Zimbabwean President Emmerson Mnangagwa is planning to fundamentally change the Constitution in a way last seen in 1987 when ZANU-PF brought the executive presidency.
The Sweeping constitutional changes are being proposed that fundamentally alter how Zimbabwe is governed, how its President is elected, and how key democratic institutions function.
These proposals signal a far-reaching restructuring of the State that consolidates executive power, weakens electoral accountability, and extends political tenure beyond what is currently provided for in the Constitution.
1. Removal of direct presidential elections.
Shifting the election of the President from a public vote to Parliament removes citizens’ direct say in choosing the Head of State. In a dominant-party system, this effectively guarantees that the ruling party’s parliamentary majority decides the presidency, reducing electoral competitiveness and public legitimacy.
2. Extension of presidential and parliamentary terms.
Moving from five to seven years lengthens the period voters must wait to remove an underperforming government. Longer terms entrench incumbents, reduce accountability cycles, and delay democratic renewal, especially where institutions are already weak.
3. Increased presidential influence in Parliament.
Allowing the President to appoint ten more senators expands executive influence over the legislature. Appointed senators often vote with the appointing authority, weakening parliamentary independence and oversight.
4. Transfer of voters’ roll to the Registrar-General.
Moving custody of the voters’ roll from the electoral commission to the Registrar-General raises credibility concerns. The Registrar-General’s office has historically been viewed as executive-aligned, so this shift will undermine confidence in electoral transparency and independence.
5. Fragmentation of electoral management.
Creating a separate Delimitation Commission removes boundary delimitation from ZEC. While framed as reducing overlap, splitting electoral functions will create coordination problems and open space for political manipulation of constituency boundaries.
6. Weakening judicial appointment transparency.
Removing the public interview process for judicial appointments reduces openness. Public interviews were designed to enhance scrutiny, merit assessment, and public trust in the judiciary. Their removal will now politicise appointments.

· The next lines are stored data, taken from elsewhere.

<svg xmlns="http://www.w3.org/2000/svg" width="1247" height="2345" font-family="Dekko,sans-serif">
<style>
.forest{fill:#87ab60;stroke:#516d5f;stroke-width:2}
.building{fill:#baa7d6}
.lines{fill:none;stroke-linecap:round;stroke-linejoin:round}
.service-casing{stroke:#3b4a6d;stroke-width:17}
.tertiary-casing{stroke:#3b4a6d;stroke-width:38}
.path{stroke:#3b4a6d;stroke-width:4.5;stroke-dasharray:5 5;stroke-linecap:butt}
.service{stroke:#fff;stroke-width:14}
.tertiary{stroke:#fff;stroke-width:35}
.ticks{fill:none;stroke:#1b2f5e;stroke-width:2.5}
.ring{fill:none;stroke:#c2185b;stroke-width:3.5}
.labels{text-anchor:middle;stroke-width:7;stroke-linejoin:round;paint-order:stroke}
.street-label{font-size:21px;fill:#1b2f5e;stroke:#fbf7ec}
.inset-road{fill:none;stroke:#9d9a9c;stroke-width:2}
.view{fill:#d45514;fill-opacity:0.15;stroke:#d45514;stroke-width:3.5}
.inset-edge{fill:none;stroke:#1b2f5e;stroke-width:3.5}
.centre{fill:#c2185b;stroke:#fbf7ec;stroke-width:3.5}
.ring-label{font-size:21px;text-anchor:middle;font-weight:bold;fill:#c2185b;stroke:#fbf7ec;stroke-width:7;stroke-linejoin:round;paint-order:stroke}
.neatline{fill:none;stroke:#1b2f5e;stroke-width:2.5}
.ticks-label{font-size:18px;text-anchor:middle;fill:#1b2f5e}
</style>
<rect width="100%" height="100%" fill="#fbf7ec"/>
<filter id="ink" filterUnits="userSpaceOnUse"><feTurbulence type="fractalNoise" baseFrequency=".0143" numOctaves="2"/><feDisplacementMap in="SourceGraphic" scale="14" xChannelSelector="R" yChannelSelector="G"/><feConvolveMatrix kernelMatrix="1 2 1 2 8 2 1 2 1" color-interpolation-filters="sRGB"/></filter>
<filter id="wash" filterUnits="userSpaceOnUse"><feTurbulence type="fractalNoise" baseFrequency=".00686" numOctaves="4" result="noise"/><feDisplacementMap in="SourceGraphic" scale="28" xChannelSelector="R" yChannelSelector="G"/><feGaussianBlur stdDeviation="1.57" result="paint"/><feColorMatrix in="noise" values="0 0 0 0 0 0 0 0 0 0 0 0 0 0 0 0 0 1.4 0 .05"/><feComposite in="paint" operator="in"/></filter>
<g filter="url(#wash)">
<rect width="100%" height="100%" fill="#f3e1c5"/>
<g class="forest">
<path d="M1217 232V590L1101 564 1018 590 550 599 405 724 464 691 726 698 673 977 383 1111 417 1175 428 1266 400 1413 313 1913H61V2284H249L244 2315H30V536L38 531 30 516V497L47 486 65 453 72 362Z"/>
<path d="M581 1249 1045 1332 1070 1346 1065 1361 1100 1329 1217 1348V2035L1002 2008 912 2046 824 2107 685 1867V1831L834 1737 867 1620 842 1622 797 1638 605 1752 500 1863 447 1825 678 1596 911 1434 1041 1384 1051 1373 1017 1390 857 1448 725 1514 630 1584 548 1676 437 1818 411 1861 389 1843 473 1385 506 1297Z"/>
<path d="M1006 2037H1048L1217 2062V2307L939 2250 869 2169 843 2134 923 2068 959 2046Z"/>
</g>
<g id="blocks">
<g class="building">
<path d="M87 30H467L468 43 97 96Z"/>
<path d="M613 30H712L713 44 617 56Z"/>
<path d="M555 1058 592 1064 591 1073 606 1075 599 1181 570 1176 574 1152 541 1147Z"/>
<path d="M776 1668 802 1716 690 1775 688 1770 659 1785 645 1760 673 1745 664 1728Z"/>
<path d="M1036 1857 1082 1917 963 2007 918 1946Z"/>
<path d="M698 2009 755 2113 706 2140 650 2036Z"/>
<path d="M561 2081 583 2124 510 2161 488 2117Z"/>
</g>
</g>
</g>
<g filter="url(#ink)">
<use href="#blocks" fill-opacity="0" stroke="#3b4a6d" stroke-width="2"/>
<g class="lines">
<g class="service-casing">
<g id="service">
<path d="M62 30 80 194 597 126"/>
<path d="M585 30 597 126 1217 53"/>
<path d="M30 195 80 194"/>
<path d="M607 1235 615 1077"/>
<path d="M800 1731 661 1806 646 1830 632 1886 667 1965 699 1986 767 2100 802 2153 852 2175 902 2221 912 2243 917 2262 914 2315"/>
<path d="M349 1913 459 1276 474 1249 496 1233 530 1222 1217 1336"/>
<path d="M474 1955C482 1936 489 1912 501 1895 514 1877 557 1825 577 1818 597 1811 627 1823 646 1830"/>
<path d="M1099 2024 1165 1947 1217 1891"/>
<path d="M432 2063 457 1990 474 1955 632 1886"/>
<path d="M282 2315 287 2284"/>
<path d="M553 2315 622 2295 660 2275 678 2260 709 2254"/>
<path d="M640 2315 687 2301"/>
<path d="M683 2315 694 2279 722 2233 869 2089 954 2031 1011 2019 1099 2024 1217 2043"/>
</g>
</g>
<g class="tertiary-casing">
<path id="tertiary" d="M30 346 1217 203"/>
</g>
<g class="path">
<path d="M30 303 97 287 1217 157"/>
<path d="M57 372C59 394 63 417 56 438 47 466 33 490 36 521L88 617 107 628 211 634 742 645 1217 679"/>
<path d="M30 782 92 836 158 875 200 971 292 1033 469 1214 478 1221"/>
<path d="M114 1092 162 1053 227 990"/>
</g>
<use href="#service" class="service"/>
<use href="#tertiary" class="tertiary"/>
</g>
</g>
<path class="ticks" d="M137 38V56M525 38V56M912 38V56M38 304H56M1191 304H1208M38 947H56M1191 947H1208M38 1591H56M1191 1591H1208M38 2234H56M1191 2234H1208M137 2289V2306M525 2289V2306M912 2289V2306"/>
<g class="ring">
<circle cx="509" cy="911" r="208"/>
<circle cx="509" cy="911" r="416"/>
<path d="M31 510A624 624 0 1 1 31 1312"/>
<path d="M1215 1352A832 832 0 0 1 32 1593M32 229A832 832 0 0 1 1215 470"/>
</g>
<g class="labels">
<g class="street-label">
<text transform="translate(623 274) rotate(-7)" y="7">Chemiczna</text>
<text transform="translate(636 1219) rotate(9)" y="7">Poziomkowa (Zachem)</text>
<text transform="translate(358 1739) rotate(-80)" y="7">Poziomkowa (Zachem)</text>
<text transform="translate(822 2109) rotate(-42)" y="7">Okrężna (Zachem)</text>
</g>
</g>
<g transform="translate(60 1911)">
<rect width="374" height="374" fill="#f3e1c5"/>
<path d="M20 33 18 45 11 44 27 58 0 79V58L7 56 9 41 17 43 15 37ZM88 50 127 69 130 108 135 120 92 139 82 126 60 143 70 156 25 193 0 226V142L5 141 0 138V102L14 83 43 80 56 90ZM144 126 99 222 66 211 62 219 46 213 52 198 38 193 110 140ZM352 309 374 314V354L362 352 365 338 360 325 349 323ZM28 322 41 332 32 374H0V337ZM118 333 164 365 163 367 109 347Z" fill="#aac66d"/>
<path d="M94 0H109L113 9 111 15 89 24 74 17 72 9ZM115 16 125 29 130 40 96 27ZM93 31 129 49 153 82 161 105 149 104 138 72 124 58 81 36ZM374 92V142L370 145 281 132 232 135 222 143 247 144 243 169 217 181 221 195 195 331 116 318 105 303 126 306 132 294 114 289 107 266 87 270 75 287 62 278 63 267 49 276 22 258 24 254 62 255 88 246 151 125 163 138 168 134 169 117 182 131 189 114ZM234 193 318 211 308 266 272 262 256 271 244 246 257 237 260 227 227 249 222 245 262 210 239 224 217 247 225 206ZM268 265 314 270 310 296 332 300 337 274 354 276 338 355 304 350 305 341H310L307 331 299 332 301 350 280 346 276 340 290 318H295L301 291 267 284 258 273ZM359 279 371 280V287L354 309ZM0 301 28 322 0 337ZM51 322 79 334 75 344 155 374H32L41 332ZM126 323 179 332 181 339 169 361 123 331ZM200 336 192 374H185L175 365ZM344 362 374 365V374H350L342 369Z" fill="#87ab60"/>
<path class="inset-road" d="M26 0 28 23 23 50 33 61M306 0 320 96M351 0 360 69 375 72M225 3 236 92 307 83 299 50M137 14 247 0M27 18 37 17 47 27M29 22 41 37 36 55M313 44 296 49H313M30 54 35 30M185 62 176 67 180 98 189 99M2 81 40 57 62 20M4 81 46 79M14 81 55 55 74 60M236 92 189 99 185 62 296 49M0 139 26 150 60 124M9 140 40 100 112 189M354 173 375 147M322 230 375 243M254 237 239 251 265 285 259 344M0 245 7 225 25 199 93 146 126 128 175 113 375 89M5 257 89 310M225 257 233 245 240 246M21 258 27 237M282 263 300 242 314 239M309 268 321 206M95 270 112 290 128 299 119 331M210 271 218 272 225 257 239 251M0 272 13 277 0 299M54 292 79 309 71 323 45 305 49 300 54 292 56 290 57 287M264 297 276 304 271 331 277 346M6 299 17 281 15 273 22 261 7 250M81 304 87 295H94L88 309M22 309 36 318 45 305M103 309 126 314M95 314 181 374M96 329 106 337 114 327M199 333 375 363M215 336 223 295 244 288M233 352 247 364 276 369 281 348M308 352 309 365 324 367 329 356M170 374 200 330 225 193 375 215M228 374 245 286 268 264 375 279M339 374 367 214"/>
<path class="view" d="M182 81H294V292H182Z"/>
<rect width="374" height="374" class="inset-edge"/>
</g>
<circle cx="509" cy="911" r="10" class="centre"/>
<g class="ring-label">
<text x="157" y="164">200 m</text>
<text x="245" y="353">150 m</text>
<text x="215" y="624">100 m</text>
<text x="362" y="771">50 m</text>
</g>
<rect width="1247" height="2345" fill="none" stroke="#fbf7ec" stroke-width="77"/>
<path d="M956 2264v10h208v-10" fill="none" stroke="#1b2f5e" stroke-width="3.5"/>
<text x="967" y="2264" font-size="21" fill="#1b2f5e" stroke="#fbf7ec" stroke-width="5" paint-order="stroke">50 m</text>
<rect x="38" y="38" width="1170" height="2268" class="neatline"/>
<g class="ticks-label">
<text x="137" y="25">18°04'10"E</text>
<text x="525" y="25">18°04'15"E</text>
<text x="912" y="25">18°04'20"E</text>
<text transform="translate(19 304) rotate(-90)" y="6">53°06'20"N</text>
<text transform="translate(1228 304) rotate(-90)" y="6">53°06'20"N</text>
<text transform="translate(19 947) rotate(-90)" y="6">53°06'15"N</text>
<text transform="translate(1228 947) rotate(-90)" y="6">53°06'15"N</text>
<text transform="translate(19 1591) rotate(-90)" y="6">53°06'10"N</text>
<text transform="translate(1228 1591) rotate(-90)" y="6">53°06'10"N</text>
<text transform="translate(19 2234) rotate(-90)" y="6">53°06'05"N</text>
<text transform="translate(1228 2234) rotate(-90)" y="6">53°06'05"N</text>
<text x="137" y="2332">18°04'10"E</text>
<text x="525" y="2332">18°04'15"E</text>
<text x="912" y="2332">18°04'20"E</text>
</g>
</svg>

7. Security sector constitutional dilution.
Changing the Defence Forces’ duty from “to uphold this Constitution” to acting “in accordance with the Constitution” weakens the strength of their constitutional obligation. The original wording imposed an active guardianship role, while the new wording is more passive.
8. Abolition of the Gender Commission
Scrapping the Zimbabwe Gender.
Commission and merging its functions into the Human Rights Commission risks downgrading gender-specific oversight. Dedicated institutions exist because gender equality requires focused monitoring and enforcement.
Taken together, the amendments centralise authority around the executive, extend tenure, influence Parliament, reshape electoral systems, and dilute independent oversight.